The two conservative ways of getting the number of rows in an InnoDB table are:
- SELECT COUNT(*) FROM my_table:
provides with an accurate number, but makes for a long running transaction which take ages on large tables. Long transactions make for locks - SELECT TABLE_ROWS FROM INFORMATION_SCHEMA.TABLES WHERE TABLE_SCHEMA=’my_schema’ AND TABLE_NAME=’my_table’, or get same info via SHOW TABLE STATUS.
Gives immediate response, but the value can be way off; it can be two times as large as real value, or half the value. For query execution plans this may be a “good enough” estimation, but typically you just can’t trust it for your own purposes.

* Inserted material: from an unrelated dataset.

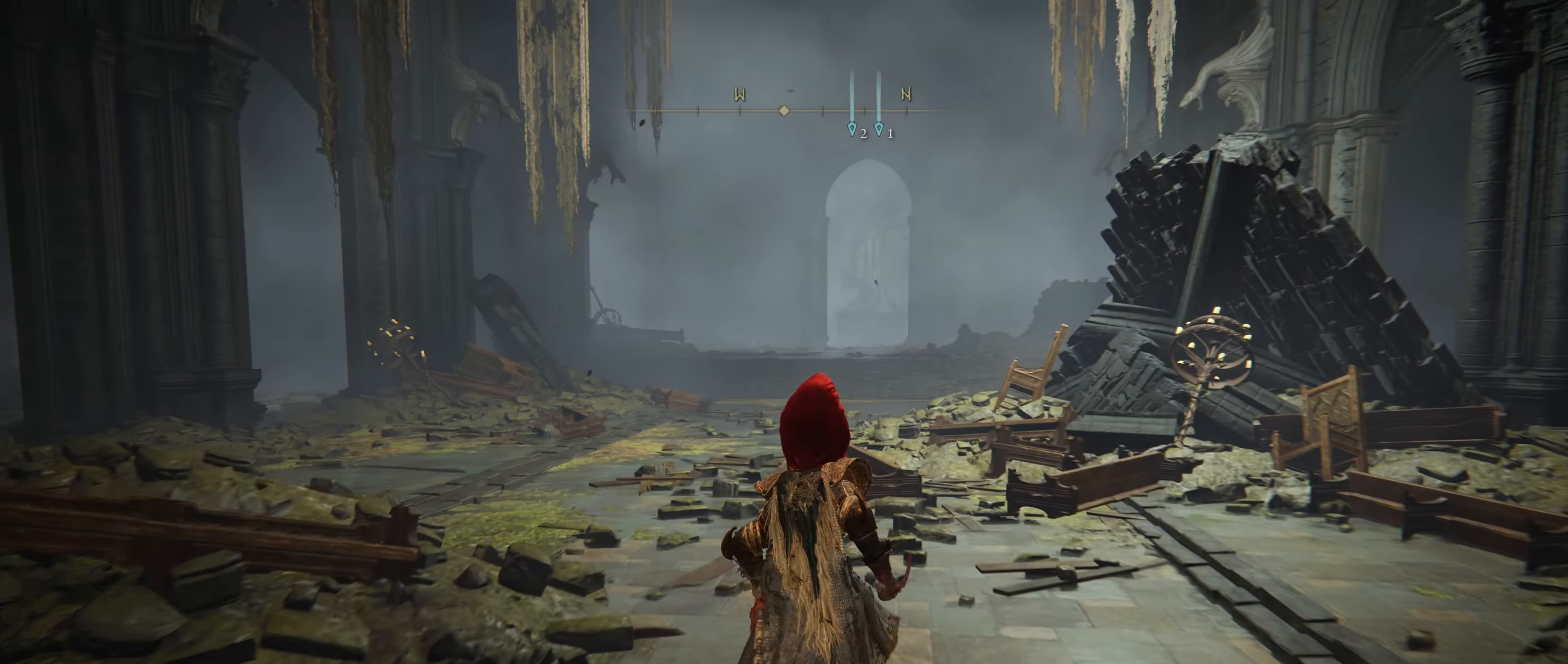
{"keys": ["shift", "w"], "mouse": [], "events": []}
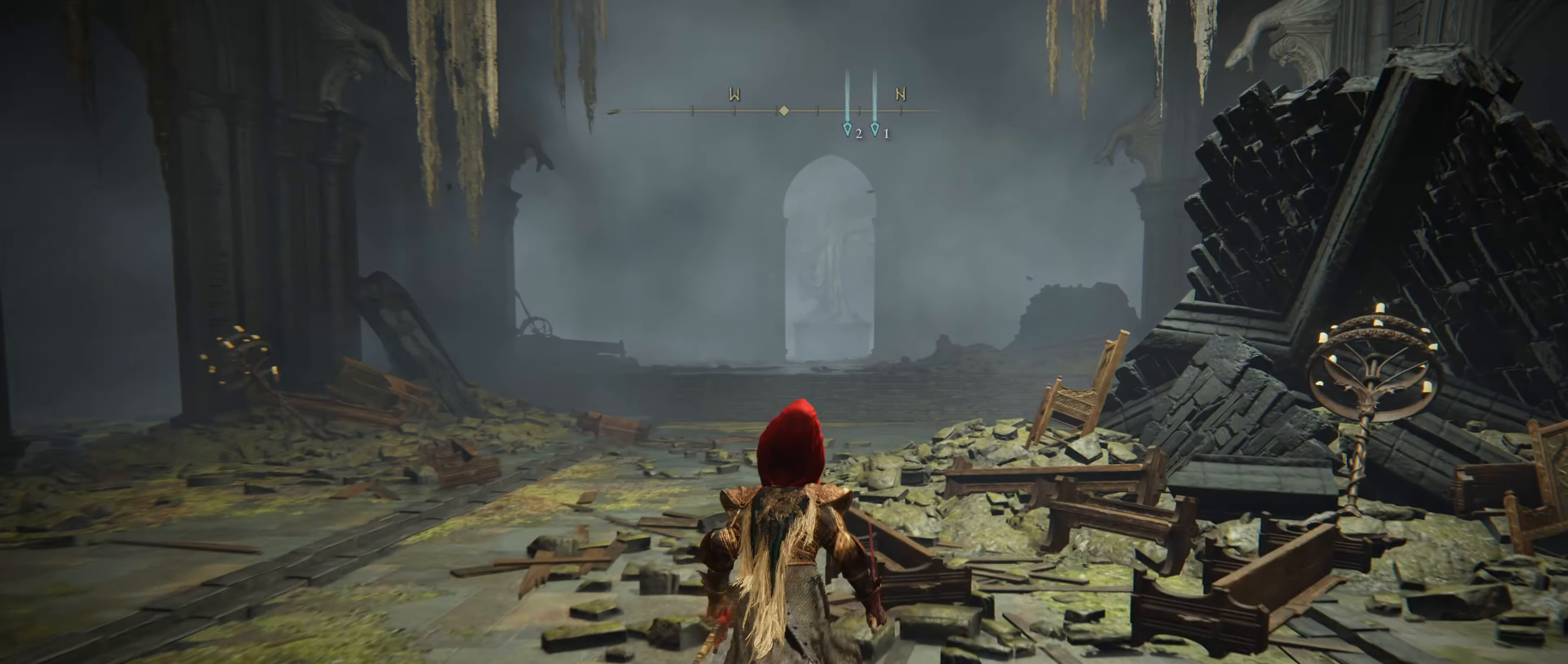
{"keys": ["shift", "w"], "mouse": [], "events": []}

Get a good estimate using chunks
You can get a good estimate by calculating the total number of rows in steps. Walk the table 1,000 rows at a time, and keep a counter. Each chunk is its own transaction, so, if the table is modified while counting, the final value does not make for an accurate account at any point in time. Typically this should be a far better estimate than TABLE_ROWS.

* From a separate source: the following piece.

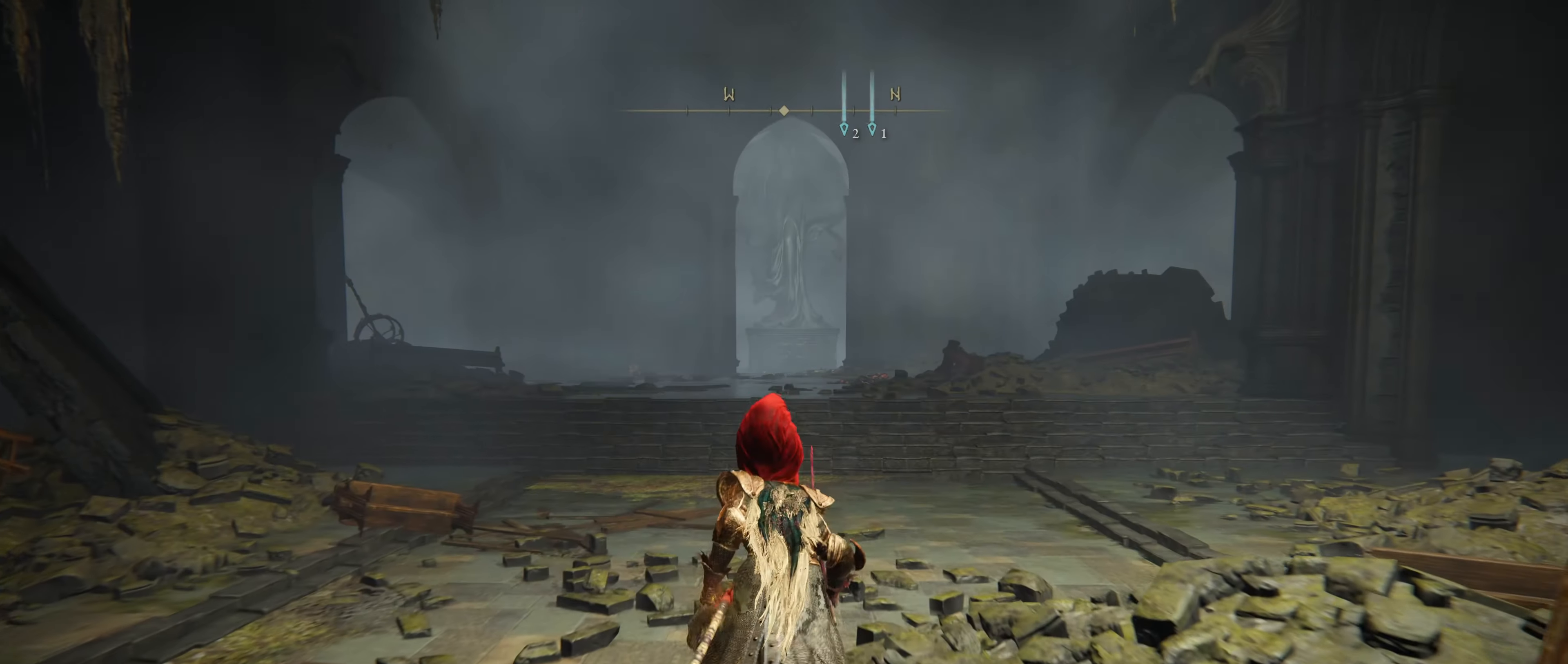
{"keys": ["shift", "w"], "mouse": [], "events": []}
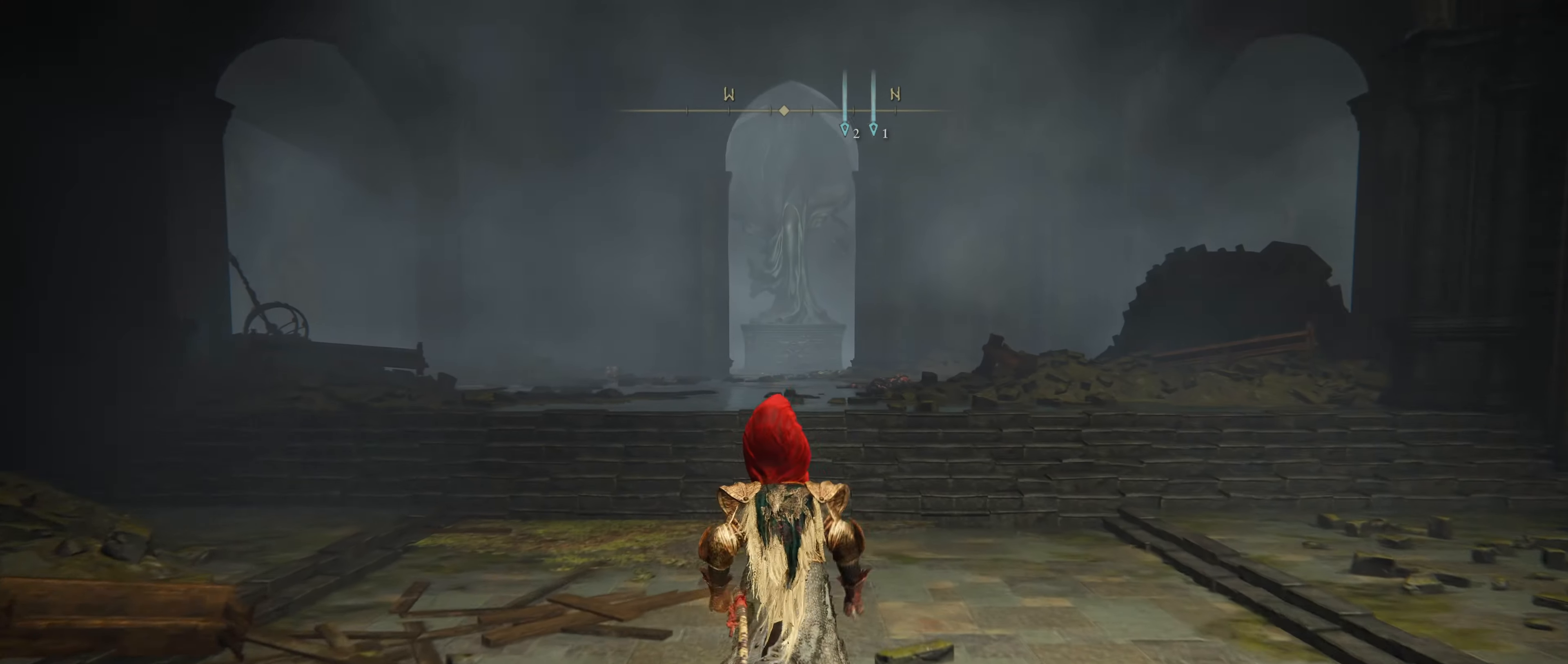
{"keys": ["shift", "w"], "mouse": [], "events": []}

QueryScript’s split() construct provides you with the means to work this out. Consider this script:
set @total := 0; split(SELECT COUNT(*) FROM world.City INTO @chunk) { set @total = @total + @chunk; } select @total;
split() breaks the above SELECT COUNT(*) into distinct chunks, like:
SELECT COUNT(*) FROM world.City WHERE ((((`City`.`ID` > '3000'))) AND (((`City`.`ID` < '4000')) OR ((`City`.`ID` = '4000')))) INTO @chunk
You can make this a one liner like this:
call common_schema.run(“set @total := 0;split(SELECT COUNT(*) FROM world.City INTO @chunk) set @total = @total + @chunk; select @total;”);
If you like to watch the progress, add some verbose:
call common_schema.run("set @total := 0;split(SELECT COUNT(*) FROM world.City INTO @chunk) {set @total = @total + @chunk; select $split_step, @total} select @total;");
QueryScript is available via common_schema.

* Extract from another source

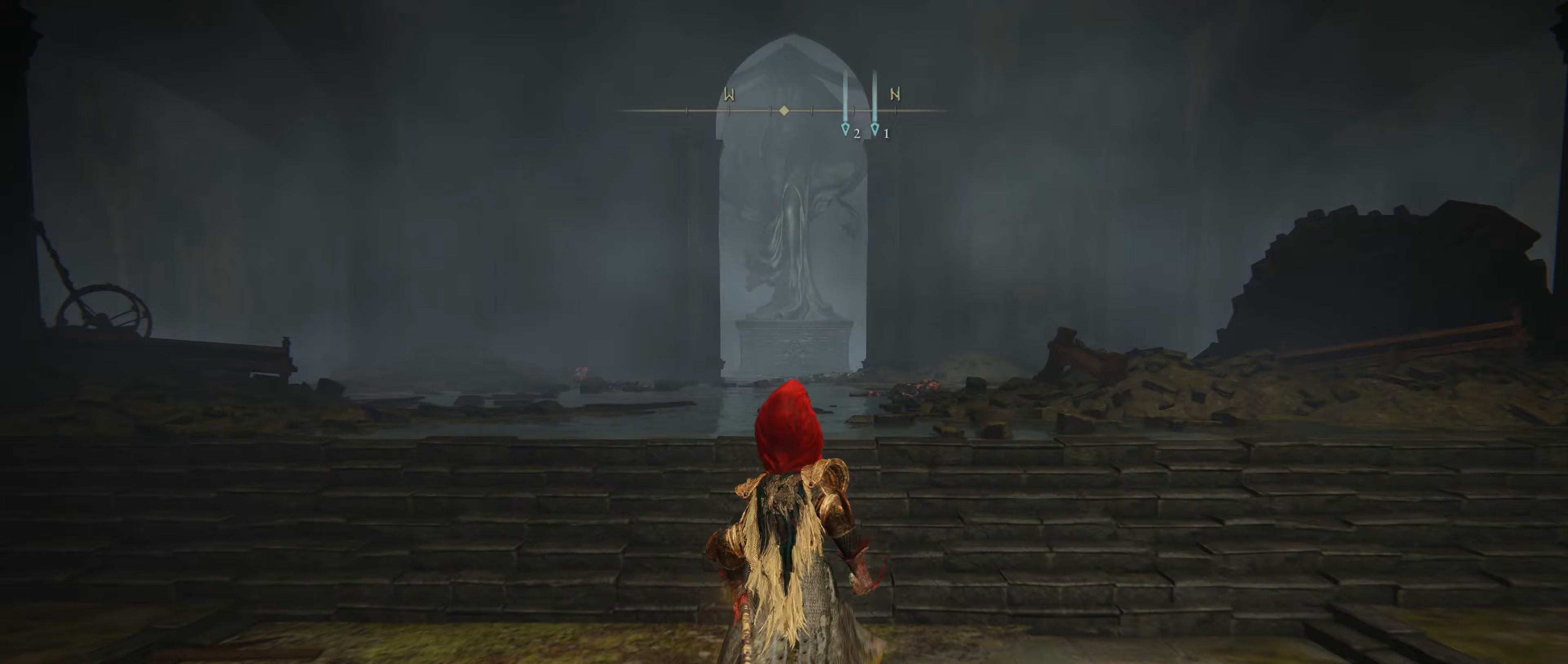
{"keys": ["shift", "w"], "mouse": [], "events": []}
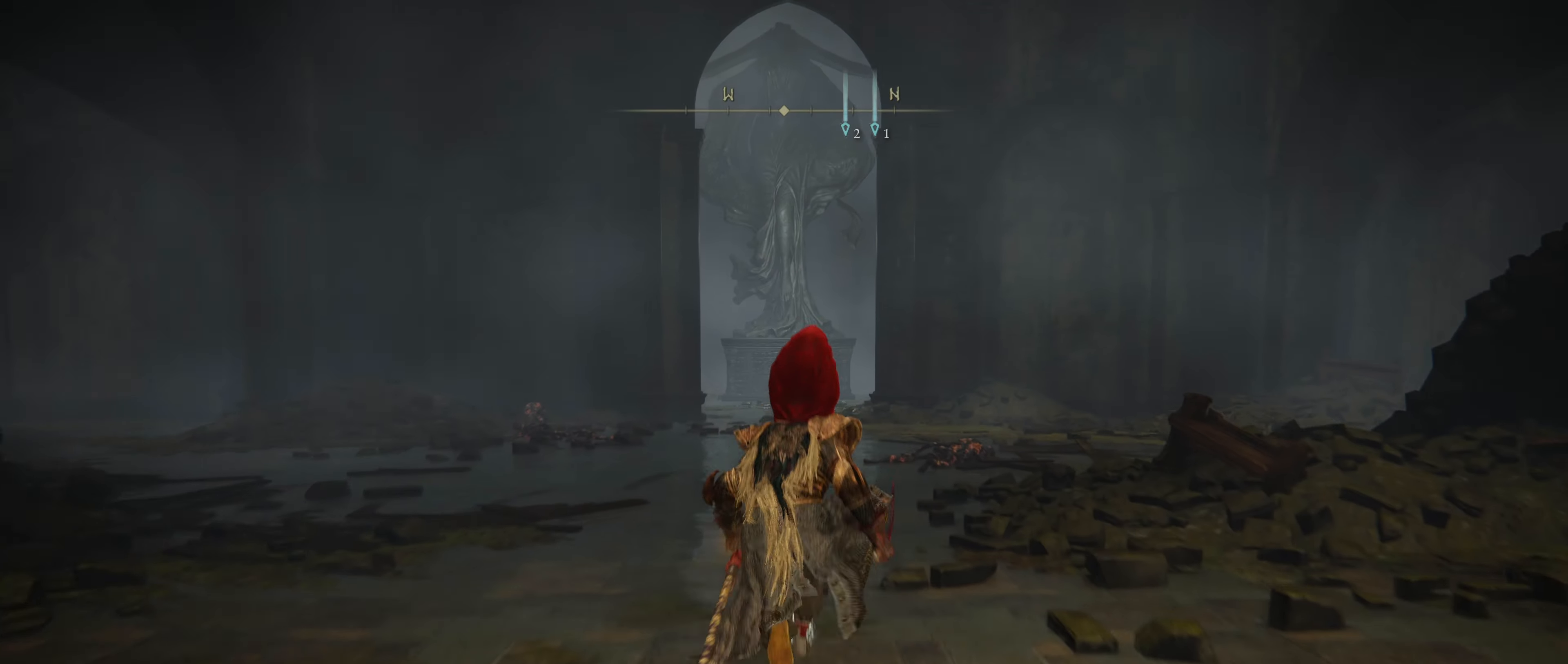
{"keys": ["shift", "w"], "mouse": [], "events": []}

What’s the reason for WHERE ((((`City`.`ID` > ‘3000’))) AND (((`City`.`ID` < '4000')) OR ((`City`.`ID` = '4000')))) ?
Why not City.ID BETWEEN 3000 AND 3999 ? (and then start the next chunk at 4000)
Honest question
@Jannes,
Good question.
There are a couple reasons:
1. BETWEEN is inclusive on both edges (a < = x AND x <= b); except for the very first chunk, I want it only half-inclusive (a < x AND x <= b). 2. More importantly, this is but the simple case of a more complex scenario where the key may be compound (see example in http://code.openark.org/blog/mysql/how-common_schema-splits-tables-internals )
In such case you get something like this:
WHERE ((((`film_actor`.`actor_id` > '110')) OR ((`film_actor`.`actor_id` = '110') AND (`film_actor`.`film_id` > '513'))) AND (((`film_actor`.`actor_id` < '146')) OR ((`film_actor`.`actor_id` = '146') AND (`film_actor`.`film_id` < '278')) OR ((`film_actor`.`actor_id` = '146') AND (`film_actor`.`film_id` = '278'))));
(3). It is worth mentioning that MySQL does not do a good job at doing a range comparison using a compound key:
http://code.openark.org/blog/mysql/mysql-not-being-able-to-utilize-a-compound-index
Which is the reason I need to break the condition into so many clauses.
Hmmm, I should also note that getting the value 3999 makes for an extra effort, since I will need to also get hold of 4000.
This sounds silly, but only when the numbers are sequential. If the numbers are sparse, then the number before 4000 may well be 2975, for all we know.
Thanks, I knew there would be a good reason.
1 I knew, but didn’t think of 2. Still find it amazing that they haven’t fixed 3 after all these years.
And now that I see how you actually find a minimum and maximum value such that the chunk size is 1000, I understand your remark about sparse too.